George didn’t bother starting the boat again, but came down to show us how to clean the fish over the side and rip the gills out so the meat would stay sweeter. McMurphy tied a chunk of meat to each end of a four-foot string, tossed it in the air, and sent two squawking birds wheeling off, “Till death do them part.”

The whole back of the boat and most of the people in it were dappled with red and silver. Some of us took our shirts off and dipped them over the side and tried to clean them. We fiddled around this way, fishing a little, drinking the other case of beer, and feeding the birds till afternoon, while the boat rolled lazily around the swells and the doctor worked with his monster from the deep. A wind came up and broke the sea into green and silver chunks, like a field of glass and chrome, and the boat began to rock and pitch about more. George told the doctor he’d have to land his fish or cut it loose because there was a bad sky coming down on us. The doctor didn’t answer.

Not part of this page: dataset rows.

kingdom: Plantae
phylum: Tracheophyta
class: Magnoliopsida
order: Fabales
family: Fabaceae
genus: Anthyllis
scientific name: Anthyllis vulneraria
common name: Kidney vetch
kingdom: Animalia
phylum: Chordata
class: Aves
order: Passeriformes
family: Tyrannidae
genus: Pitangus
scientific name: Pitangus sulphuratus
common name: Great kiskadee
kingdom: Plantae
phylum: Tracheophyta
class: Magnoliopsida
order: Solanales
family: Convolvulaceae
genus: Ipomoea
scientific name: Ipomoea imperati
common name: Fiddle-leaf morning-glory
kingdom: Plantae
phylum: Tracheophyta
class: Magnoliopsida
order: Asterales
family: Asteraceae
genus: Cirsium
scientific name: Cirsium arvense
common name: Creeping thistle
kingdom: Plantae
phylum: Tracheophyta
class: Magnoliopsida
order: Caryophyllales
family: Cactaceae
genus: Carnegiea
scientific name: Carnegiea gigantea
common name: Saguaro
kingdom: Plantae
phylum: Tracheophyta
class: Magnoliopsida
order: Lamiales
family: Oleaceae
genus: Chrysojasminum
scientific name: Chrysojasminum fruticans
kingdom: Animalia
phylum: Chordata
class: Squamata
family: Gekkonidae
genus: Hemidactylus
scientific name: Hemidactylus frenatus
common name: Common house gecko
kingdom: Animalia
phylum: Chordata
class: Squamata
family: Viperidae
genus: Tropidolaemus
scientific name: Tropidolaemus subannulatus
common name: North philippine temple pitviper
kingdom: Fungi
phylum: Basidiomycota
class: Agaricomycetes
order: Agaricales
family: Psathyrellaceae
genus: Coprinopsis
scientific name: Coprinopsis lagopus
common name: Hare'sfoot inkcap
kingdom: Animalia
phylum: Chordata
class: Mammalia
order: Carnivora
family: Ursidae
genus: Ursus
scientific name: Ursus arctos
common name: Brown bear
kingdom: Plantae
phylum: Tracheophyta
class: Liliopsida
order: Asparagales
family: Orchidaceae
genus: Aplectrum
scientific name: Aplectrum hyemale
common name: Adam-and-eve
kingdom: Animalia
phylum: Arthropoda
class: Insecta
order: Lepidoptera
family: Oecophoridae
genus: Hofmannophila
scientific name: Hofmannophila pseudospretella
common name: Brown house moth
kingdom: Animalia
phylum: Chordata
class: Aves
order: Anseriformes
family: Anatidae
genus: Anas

He just heaved harder on the pole, bent forward and reeled the slack, and heaved again.

Billy and the girl had climbed around to the bow and were talking and looking down in the water. Billy hollered that he saw something, and we all rushed to that side, and a shape broad and white was becoming solid some ten or fifteen feet down. It was strange watching it rise, first just a light coloring, then a white form like fog under water, becoming solid, alive….

“Jesus God,” Scanlon cried, “that’s the doc’s fish!”

It was on the side opposite the doctor, but we could see by the direction of his line that it led to the shape under the water.

“We’ll never get it in the boat,” Sefelt said. “And the wind’s getting stronger.”

“He’s a big flounder,” George said. “Sometimes they weigh two, three hundred. You got to lift them in with the winch.”

“We’ll have to cut him loose, Doc,” Sefelt said and put his arm across the doctor’s shoulders. The doctor didn’t say anything; he had sweated clear through his suit between his shoulders, and his eyes were bright red from going so long without glasses. He kept heaving until the fish appeared on his side of the boat. We watched it near the surface for a few minutes longer, then started getting the rope and gaff ready.

Even with the gaff in it, it took another hour to drag the fish into the back of the boat. We had to hook him with all three other poles, and McMurphy leaned down and got a hand in his gills, and with a heave he slid in, transparent white and flat, and flopped down to the bottom of the boat with the doctor.

“That was something.” The doctor panted from the floor, not enough strength left to push the huge fish off him. “That was…certainly something.”